- Listed entries
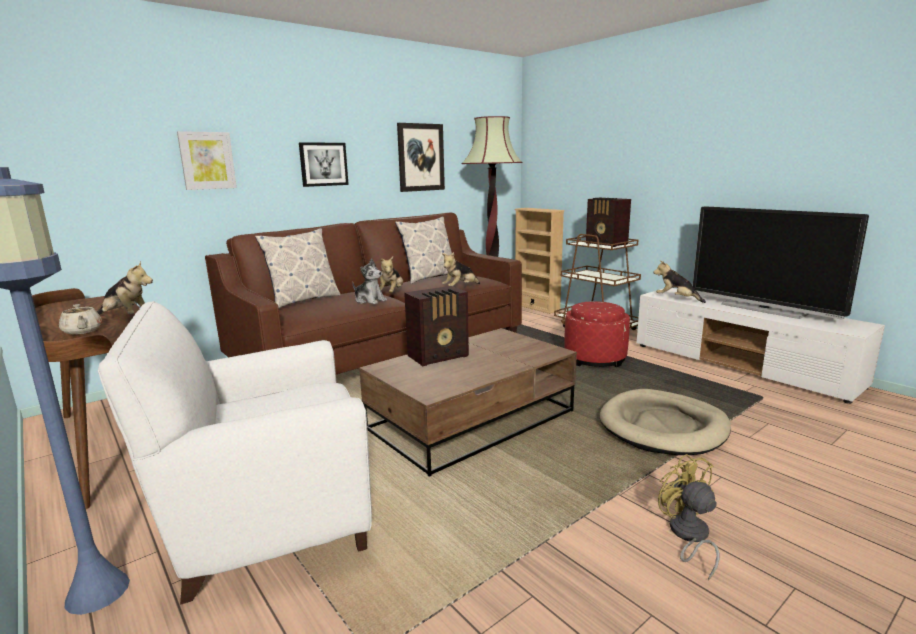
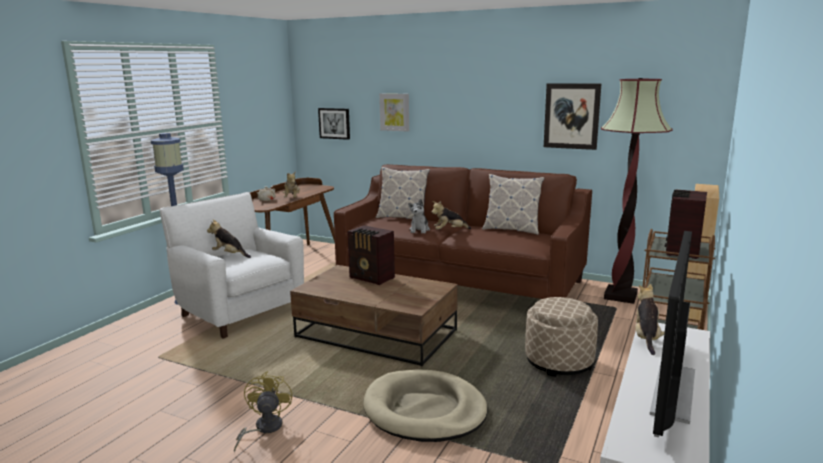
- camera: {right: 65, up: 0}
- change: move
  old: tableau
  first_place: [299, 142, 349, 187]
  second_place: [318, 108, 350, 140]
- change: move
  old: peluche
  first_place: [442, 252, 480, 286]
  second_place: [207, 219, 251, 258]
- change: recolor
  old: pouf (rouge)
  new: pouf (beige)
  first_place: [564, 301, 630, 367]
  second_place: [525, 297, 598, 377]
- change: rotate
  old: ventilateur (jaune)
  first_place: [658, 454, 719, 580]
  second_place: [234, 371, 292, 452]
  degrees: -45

- Instructions to follow
Repeat the data above exactly, images excluded.

- The answer
- camera: {right: 65, up: 0}
- change: move
  old: tableau
  first_place: [299, 142, 349, 187]
  second_place: [318, 108, 350, 140]
- change: move
  old: peluche
  first_place: [442, 252, 480, 286]
  second_place: [207, 219, 251, 258]
- change: recolor
  old: pouf (rouge)
  new: pouf (beige)
  first_place: [564, 301, 630, 367]
  second_place: [525, 297, 598, 377]
- change: rotate
  old: ventilateur (jaune)
  first_place: [658, 454, 719, 580]
  second_place: [234, 371, 292, 452]
  degrees: -45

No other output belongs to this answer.